2. Wine Library: Create a CRUD (Create, Read, Update, Delete), MVC (Model, Views, Controller) app using Sinatra (a DSL for quickly creating web applications in Ruby). This app is a CMS (Content Management System) that allows a user to add, edit and delete their favorite wines and see other users wines. It includes all RESTful routes(Get, Post, Patch and Delete) and used Bcrypt (a password-hashing function) so that a user can safely sign in with their password being protected. See the blog here, the code here and also visit the website here.

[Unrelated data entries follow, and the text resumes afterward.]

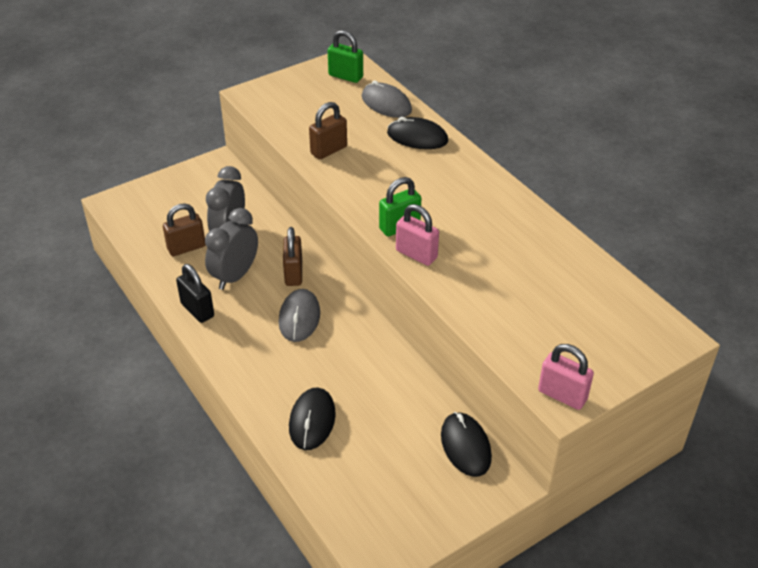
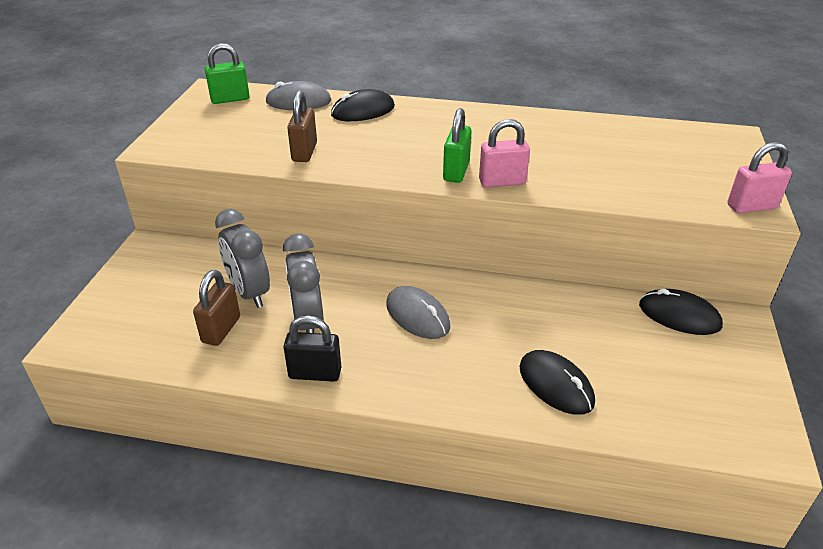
camera: 45 degrees left, 5 degrees down
brown padlock [283,227,302,286] -> none

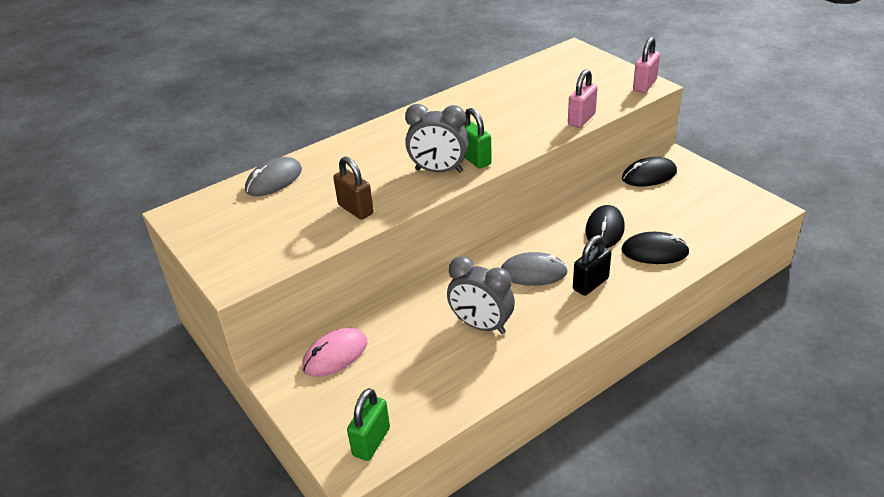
camera: 45 degrees left, 0 degrees up
brown padlock [193,270,240,346] -> none
green padlock [205,43,250,104] -> green padlock moved to [347,388,390,461]
grey clock [215,209,270,308] -> grey clock moved to [405,104,469,173]
black padlock [283,315,341,382] -> black padlock moved to [573,235,611,296]
black mouse [331,89,395,121] -> black mouse moved to [585,205,625,248]
pink padlock [479,119,530,188] -> pink padlock moved to [568,69,598,128]
none -> pink mouse [302,328,367,377]

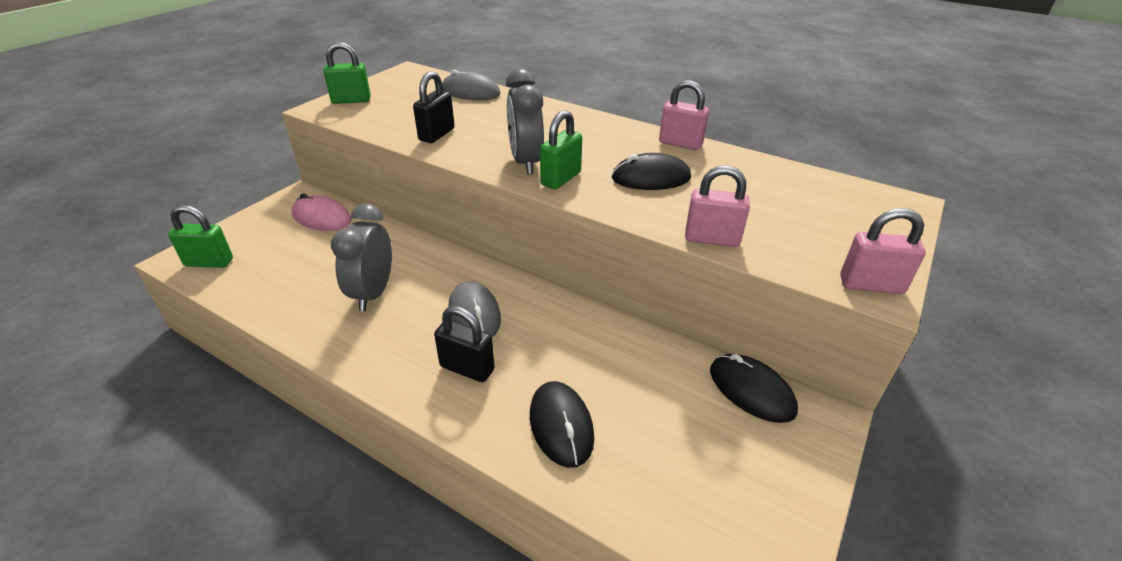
camera: 65 degrees right, 0 degrees up
brown padlock [333,157,374,220] -> black padlock [413,71,455,143]
black mouse [585,205,625,248] -> black mouse moved to [612,153,691,190]
none -> green padlock [323,42,371,104]
none -> pink padlock [659,80,709,150]

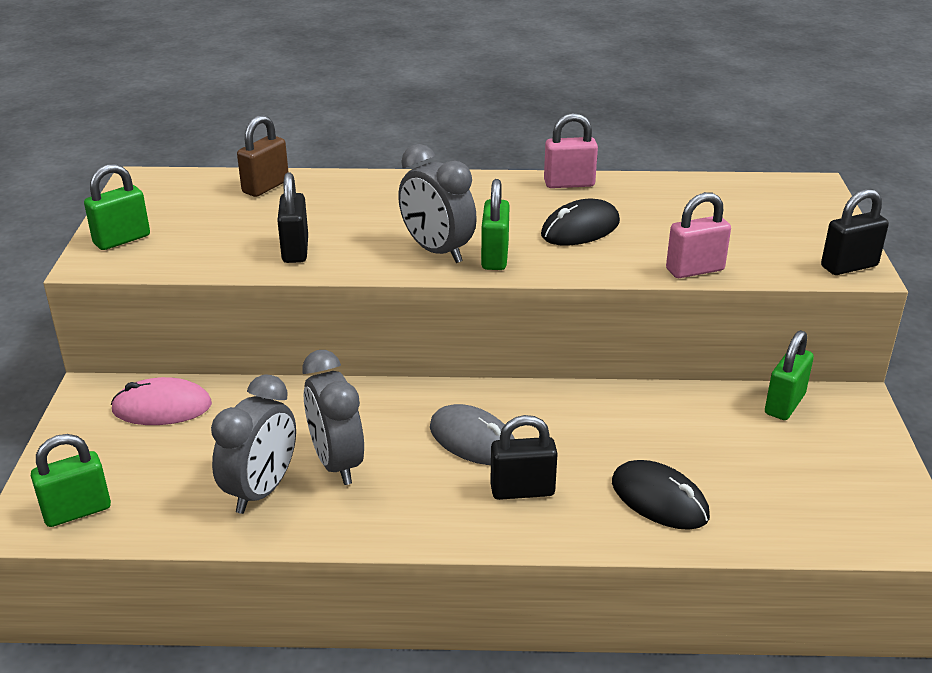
camera: 30 degrees left, 5 degrees down
grey mouse [442,70,501,100] -> brown padlock [237,115,288,197]
black mouse [710,354,798,423] -> green padlock [765,330,814,420]
pink padlock [840,208,926,294] -> black padlock [821,189,889,275]
none -> grey clock [211,374,296,514]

3. California Wineries: Build a complete Ruby on Rails application that manages related data through complex forms and RESTful routes. This website allows users to add their favorite Californian wineries associated to a region, and a user can leave comments on other users wineries. The models include two
belongs_to, and two
has_many :through relationships. It includes validations so that a user cannot enter inaccurate data. Also, a user can use standard user authentication to sign in or log in as well as using their google account using omniauth. Find the blog here and the code here.
5. My MB Portfolio: For my last project, I had to build an app using react-redux, HTML, JS for the frontend and Ruby on Rails for the backend. React is a JS library that helps us to divide up our app into multiple components but doesn’t clearly specify how to keep track of the data(aka State) and how to deal with all the events(aka Actions) properly. Redux is a complimentary library to React that provides a way to easily keep the data(State) and the events(Actions). My portfolio includes static pages like my resume where you can view and download my resume, an about me page with a brief description of myself and links to my social medias and an home page. It also dynamic components so I can adda new project and render these projects. Find the blog here and the code here.
I am really happy with my journey with Flatiron School. Our teacher and cohort group was great, and I felt supported at all time. I had really challenging time but the key was take a step back and look at the code with a different approach. I have learned a lot in these five months and am excited to become a great asset to a company.